Wild food and other valuable products are lost to subsistence communities when the diverse plants and animals that supplied them disappear along with the forest that served as their habitats (Clarke 1965, 1971; Thaman 1982b). Destruction of the Calophyllum inophyllum forest and stands of Pisonia grandis on Nauru's central plateau, as a result of opencast phosphate mining, has eliminated roosting areas for the noddy bird, which is of considerable social and dietary importance to the Nauruan people (Manner et al. 1984, 1985). Deforestation has also restricted the habitats for wallabies and the valued cassowary bird of Papua New Guinea, and a great number of vertebrate and non-vertebrate wild foods that contribute significantly to the dietary well-being of many Pacific Islanders, particularly in the interior of large continental islands.
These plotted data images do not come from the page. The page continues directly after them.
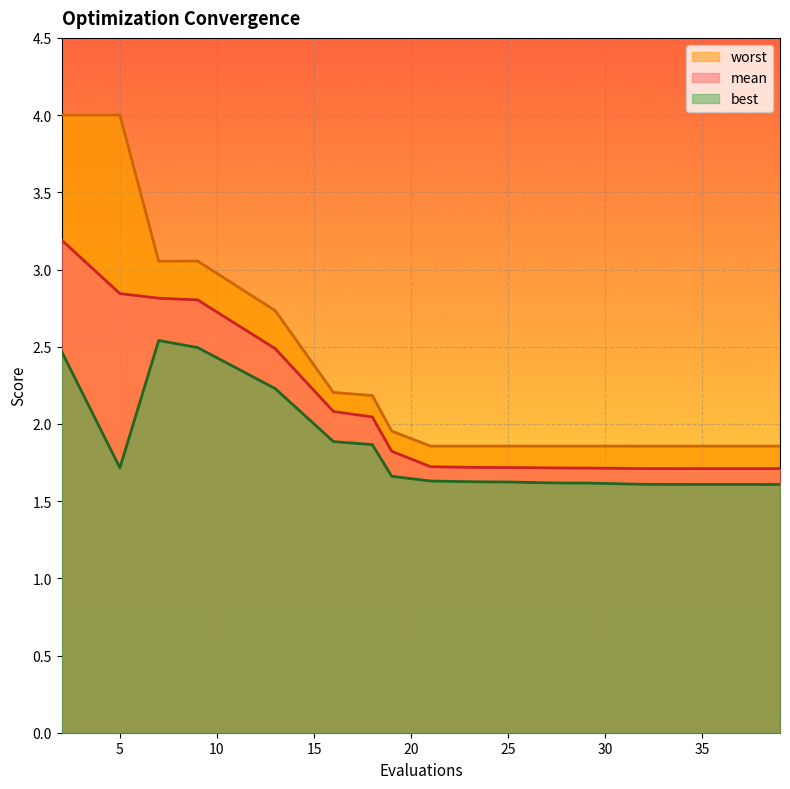

List the labels in order of worst value, smallest first.

39, 37, 35, 34, 32, 21, 27, 23, 28, 29, 24, 25, 19, 18, 16, 13, 7, 9, 2, 5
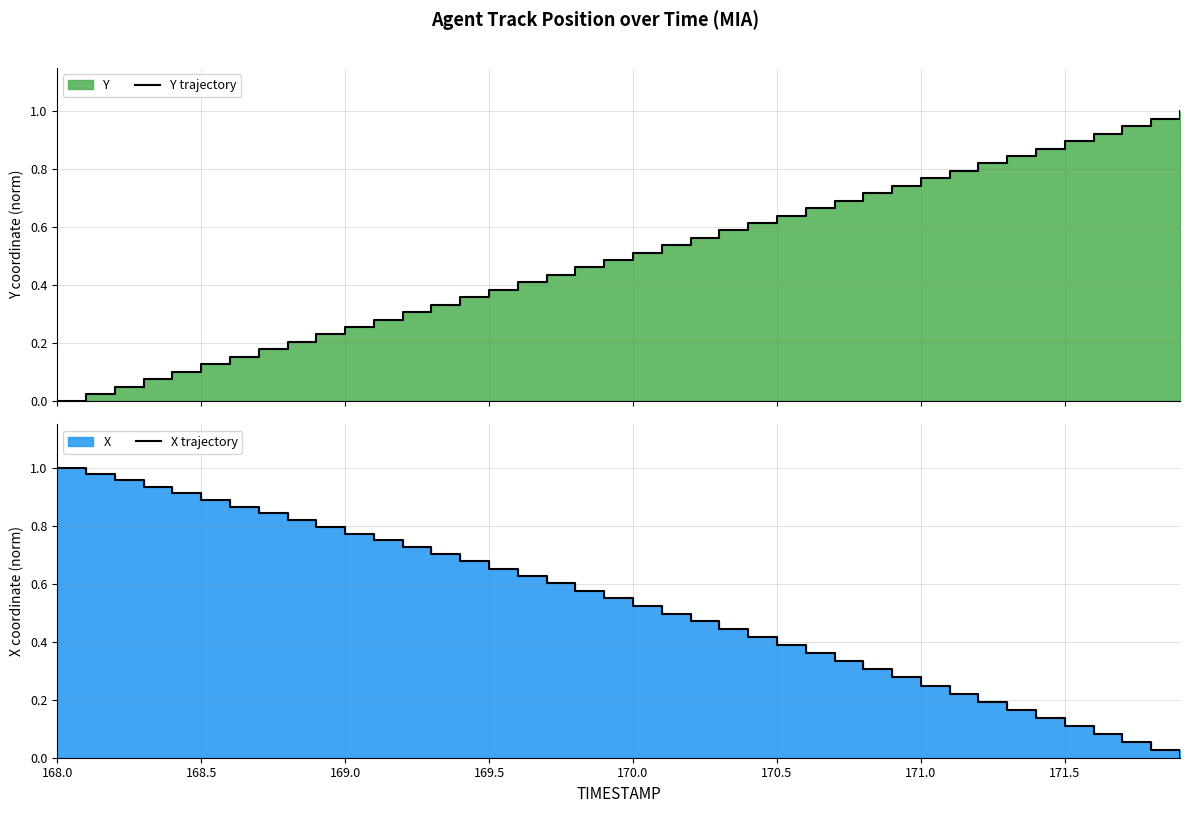

At which label is Y trajectory closest to 0?

168.0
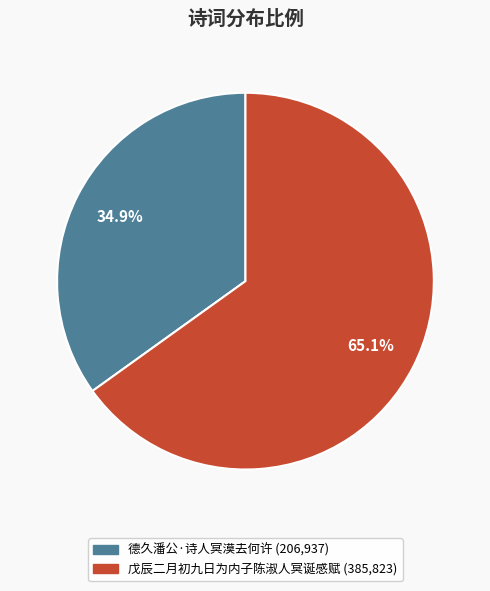

To the nearest percent, what is the difference between the 德久潘公·诗人冥漠去何许 and 戊辰二月初九日为内子陈淑人冥诞感赋 slice percentages?

30%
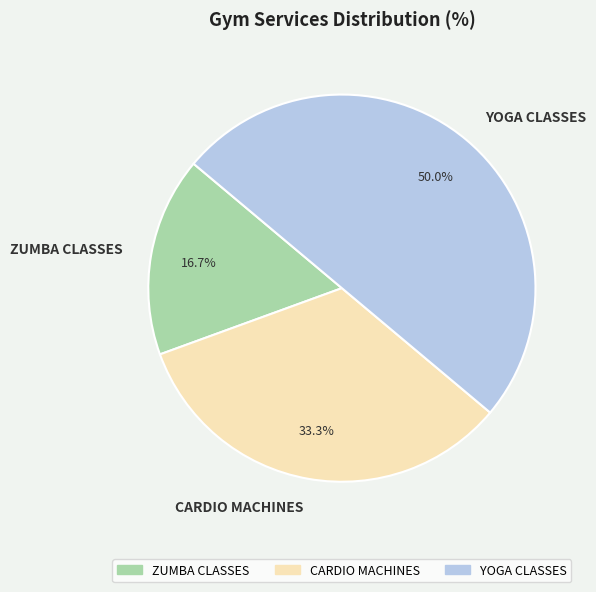

Rank the categories by value from highest to lowest.

YOGA CLASSES, CARDIO MACHINES, ZUMBA CLASSES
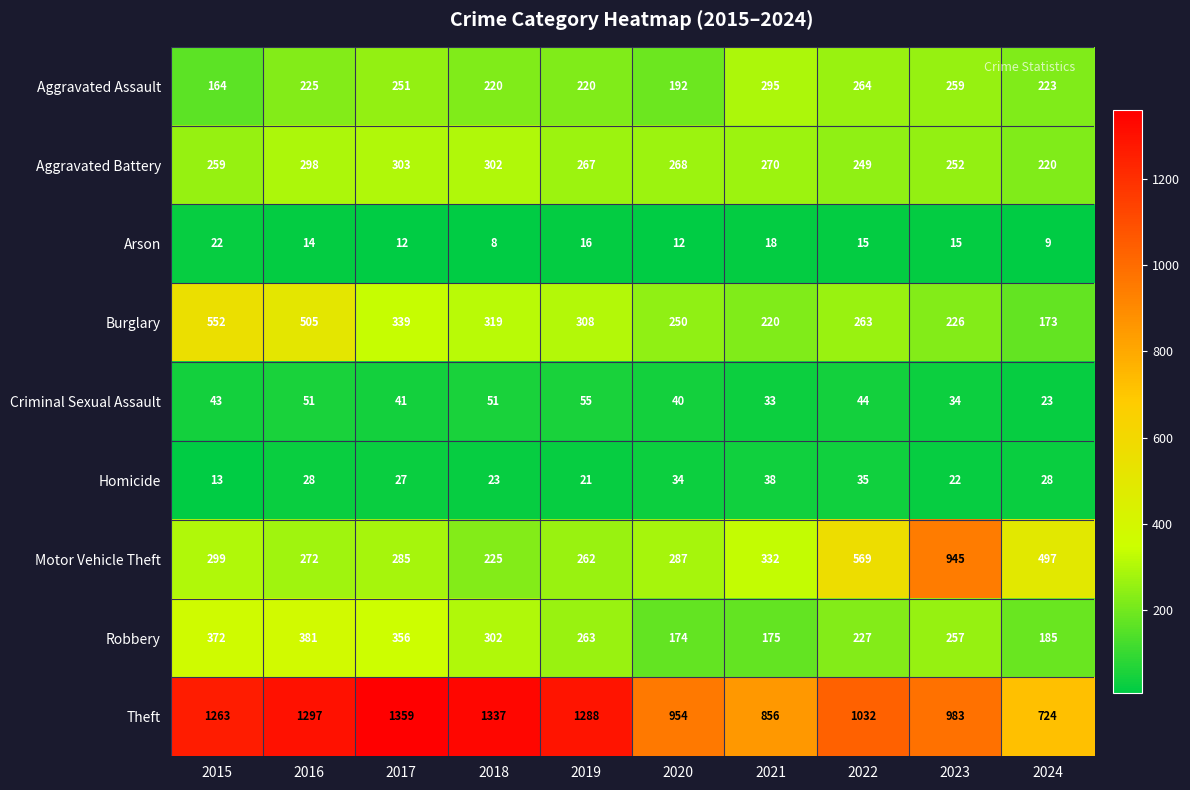

Which label corresponds to the smallest value in the chart?

2018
Mangrove ecosystems, which can be considered as a kind of outrider to agroforestry systems, contribute, either directly or indirectly through primary and secondary productivity, to the nutritional requirements of many marine species used as food by humans (Watling 1985). Research in Fiji has shown that over 60 per cent of commercially-important species are associated with mangroves at some stage in their life cycle (Lal et al. 1983), whereas more rigorous research gives figures of 67 and 80 per cent for eastern Australia and Florida (Walling 1985). Destruction and "reclamation" of such resources undoubtedly have deleterious effects on fisheries yields, with studies in the Malacca Straits indicating that mangrove clearing for industrial expansion led to a substantial drop in catches per effort (Khoo 1976). Baines (1979) argues that mangrove removal can lead to yield declines in offshore fisheries of 50-80 per cent.

Medicinal value

The arboreal pharmacopoeia is widely known and valued by modern science and industry as well as by local inhabitants. As everywhere in the tropics, all parts of the Pacific possess medicine-producing trees. For example, Nauru, which has an impoverished flora (some 49 indigenous species including non-trees), has 24 tree species with medicinal uses. Similarly, of 93 medicinal plant species found in urban gardens in Fiji, Tonga, Kiribati, and Nauru, 55 per cent (51) were trees and another 10 were woody shrubs (Thaman 1987).

Love potions and perfumes

More for pleasure than curing are love potions or aphrodisiacs and perfumes from trees. Guettarda speciosa, a coastal tree common in home gardens in Nauru and Kiribati, has flowers that when boiled in water produce a liquid that a woman can drink to "make a man go crazy" when she sweats. Perfumes or scents such as sandalwood are well known outside the Pacific and have drawn foreign exploiters from early European times to the present. In the late 1970s the profligate shipping of sandalwood from Tonga to Singapore and Hong Kong was stopped because of public outcry. Less cosmopolitan fragrances are derived from Cananga odorata and other scenting agents that are put into coconut oil from trees such as Pimenta, Plumeria, Gardenia spp., Parinari glaberrima, Aglaia saltatorum, Fagraea berteriana, and Calophyllum inophyllum. In Tonga, for example, there are over 50 species of sacred or fragrant plants, known as 'akau kakala, that are central to the spiritual and economic fabric of Tongan society and that are planted or protected as integral components of Tongan agroforestry.

Other uses

Wrapping materials include coconut leaves, leaves of Artocarpus altilis, Musa cultivars, Hibiscus tiliaceus, and Macaranga spp. Other leaves, notably Ficus spp., serve as effective abrasives. Dyes are derived from many sources, e.g., Bischofia javanica (a major brown dye for tape), Bruguiera spp. and Aleurites moluccana (black), Morinda citrifolia (yellow and red), and Bixa orellana (red).

These few examples from the list in table 2 show the utilitarian diversity and the economic and cultural value derived from trees and agroforestry in the Pacific - values that are rarely acknowledged in planning or project documents but that would be costly, difficult, or impossible to replace with imported substitutes. The elimination of such utilitarian and cultural diversity can only serve to lock Pacific societies more tightly into economic and cultural dependency.